Wenn wir als Schüler im Geschichtsunterricht Fotos aus den frisch befreiten Konzentrationslagern gezeigt bekamen, war die Botschaft klar: So etwas darf nie wieder passieren, sorgt gefälligst dafür! Was aber sollen uns die Fotos von Gladbeck ((“Gladbeck” ist ja in diesem Fall auch nur ein vereinfachendes Schlagwort, Silke Bischoff wurde ja in Bremen als Geisel genommen, die berühmt-berüchtigten Fotos entstanden auf der Domplatte in Köln.)) heute sagen? Für Journalisten schwingt da natürlich ein “nie wieder” mit und die – zugegeben eher theoretische – Frage, wie man sich eigentlich selbst in einem solchen Fall verhalten würde. Aber Journalisten sind eine ziemliche Minderheit.

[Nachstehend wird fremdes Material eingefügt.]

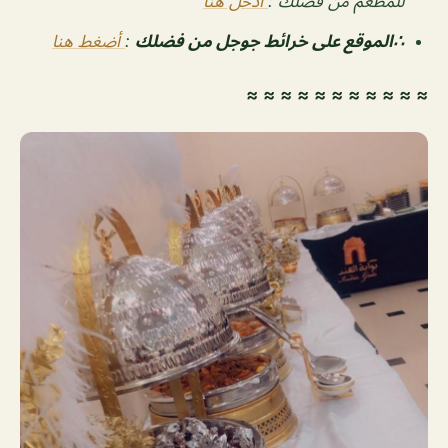
للمطعم من فضلك :
ادخل هنا
∴الموقع على خرائط جوجل من فضلك
:
أضغط هنا
≈ ≈ ≈ ≈ ≈ ≈ ≈ ≈ ≈ ≈ ≈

Andererseits rufen Medien in Großbritannien oder den USA schon länger ihre Zuschauer bzw. Leser dazu auf, sich bei großen Ereignissen (also spannenden Katastrophen) an der Berichterstattung zu beteiligen. So kam CNN im vergangenen Jahr an einen Teil seiner Bilder vom Amoklauf in Blacksburg, VA. Udo Röbel, der sich damals als Reporter des Kölner “Express” besonders unrühmlich hervortat, als er zu den Tätern ins Auto stieg und sie aus der Stadt lotste, sagt jetzt in einem sehr lesenswerten Artikel der “Süddeutschen Zeitung”:

“Aber was ich schon glaube, ist, dass wir irgendwann ein Gladbeck anderer Art kriegen könnten. Inzwischen tummeln sich ja Leute in der Medienwelt, die Journalismus gar nicht gelernt haben. Es gibt Müller, Meier, Schulze, die mit dem Handy unterwegs sind und jederzeit in Situationen kommen können, wo etwas passiert, was sie dann filmen.”

Vielleicht würde ein ähnliches Verbrechen heute unter der 1414 stattfinden.

Lange wird die Erinnerung an “Gladbeck” und die Selbstreflexion allerdings sowieso nicht vorhalten: am 28. August steht “20 Jahre Ramstein” an.